As Mr MacAskill makes clear, the reference follows from the acquittal in the World’s End murder case (nos 679, 681, 684, and 685). The most politically controversial aspect of that case - the decision of Lord Clarke to uphold a no case to answer plea – is the subject of the first topic for reform. As the Lord Advocate noted in her statement to the Scottish Parliament on 13 September 2007, “While in other situations the Crown in Scotland may appeal the decision of a judge, the Crown has no right of appeal against a decision made in these circumstances” (No 679). The Commission has been asked to report on this issue by the summer of 2008.
Such a timescale is tight given the usual Commission practice in law reform projects (see http://www.scotlawcom.gov.uk/html/flow_chart.html), where a preliminary investigation of the topic is followed by research and policy formulation (including comparative research), the preparation and publication of a discussion paper, a consultation period (typically of a minimum of 12 weeks), an analysis of consultation responses, followed by the formulation of final policy, preparation of draft legislation, and the final submission and publication of a report. Even where the Commission receives a reference a timescale of under a year is difficult to satisfy. For example, the last two criminal law references received by the Scottish Law Commission were on insanity and diminished responsibility where a report was published in July 2004 (No 371) after a reference from the Scottish Ministers in September 2001, on the age of criminal responsibility where a report was published in January 2002 following a reference in October 2000 (No 148).

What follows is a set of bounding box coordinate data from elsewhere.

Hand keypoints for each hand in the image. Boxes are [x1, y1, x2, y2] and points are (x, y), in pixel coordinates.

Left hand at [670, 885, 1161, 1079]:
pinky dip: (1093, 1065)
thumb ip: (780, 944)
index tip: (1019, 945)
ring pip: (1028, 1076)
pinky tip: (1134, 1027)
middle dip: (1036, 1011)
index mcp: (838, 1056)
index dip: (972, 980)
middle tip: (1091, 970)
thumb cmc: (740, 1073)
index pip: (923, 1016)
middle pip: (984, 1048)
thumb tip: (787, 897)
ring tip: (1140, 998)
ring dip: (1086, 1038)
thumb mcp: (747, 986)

The only comparable timescale in recent years for a law reform project was the Report on Poindings and Warrant Sales (Scot Law Com no 177) published in April 2000 following a reference on 2nd September 1999, and a discussion paper published on 30 November 1999. Completion of this project was Professor Gerry Maher QC’s first task as a Scottish Law Commissioner, and as lead commissioner on criminal law projects it seems that - as his term of office expires in August 2008 (http://www.journalonline.co.uk/news/1001633.aspx) – his final projects will involve similar time pressures.

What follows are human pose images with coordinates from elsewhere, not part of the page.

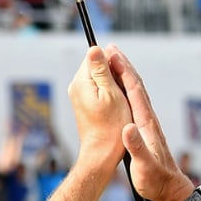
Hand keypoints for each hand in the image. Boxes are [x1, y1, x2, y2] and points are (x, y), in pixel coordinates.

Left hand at [66, 47, 133, 167]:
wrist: (101, 153)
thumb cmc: (110, 126)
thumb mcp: (111, 93)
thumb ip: (101, 70)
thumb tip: (94, 48)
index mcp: (81, 82)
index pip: (95, 56)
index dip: (112, 62)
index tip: (122, 76)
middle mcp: (76, 86)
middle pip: (97, 66)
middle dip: (113, 72)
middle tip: (123, 91)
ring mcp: (79, 95)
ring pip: (100, 78)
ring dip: (114, 84)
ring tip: (121, 100)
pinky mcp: (84, 103)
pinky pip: (99, 89)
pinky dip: (111, 93)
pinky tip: (117, 106)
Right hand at [105, 46, 194, 200]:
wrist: (170, 189)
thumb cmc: (155, 180)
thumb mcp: (144, 166)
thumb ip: (136, 147)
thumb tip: (127, 127)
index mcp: (146, 123)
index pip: (135, 91)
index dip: (124, 72)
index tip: (112, 55)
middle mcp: (148, 119)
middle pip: (136, 86)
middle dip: (124, 66)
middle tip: (111, 49)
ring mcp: (147, 124)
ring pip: (136, 93)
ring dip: (125, 76)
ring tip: (113, 63)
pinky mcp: (144, 130)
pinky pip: (134, 103)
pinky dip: (126, 90)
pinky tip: (120, 90)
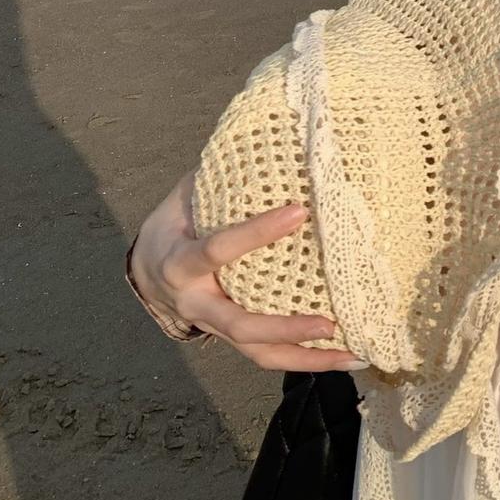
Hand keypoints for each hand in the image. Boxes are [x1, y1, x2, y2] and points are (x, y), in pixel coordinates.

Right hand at [129, 171, 365, 371]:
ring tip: (351, 354)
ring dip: (305, 358)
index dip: (256, 232)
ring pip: (257, 352)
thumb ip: (223, 179)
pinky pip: (265, 354)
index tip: (299, 211)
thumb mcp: (188, 194)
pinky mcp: (231, 337)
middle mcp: (196, 302)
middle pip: (240, 324)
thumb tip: (270, 140)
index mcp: (182, 261)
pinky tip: (342, 355)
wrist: (148, 268)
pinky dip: (303, 358)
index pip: (219, 249)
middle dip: (286, 326)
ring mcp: (214, 325)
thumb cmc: (178, 220)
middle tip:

There is though a risk in carrying out law reform in such time pressured politically sensitive circumstances. First, the Commission – in considering legal policy – may not reach a result in accordance with political (and public) expectations. For example, the Commission’s report on poindings (while ultimately proving the foundation for much of the Debt Arrangement and Attachment (Scotland) Act 2002) was initially disregarded by the Scottish Parliament following the passage of the Abolition of Poindings and Warrant Sales Act 2000 (no 90) where the Commission’s recommendations did not accord with the then prevailing political view. Secondly, as James Chalmers notes, in a valuable blog commentary on Mr MacAskill’s statement at http://criminalletters.blogspot.com/2007/11/law-commission-new-criminal-justice.html, the history of rapidly formulated criminal law reform is not a happy one, where policy and legislation formulated in haste may not be fit for purpose.
Following completion of the work on appeals where a no case to answer plea has been upheld the Commission have been asked to report on the double jeopardy principle “as early as practicable” in 2009, with the other topics to follow in due course.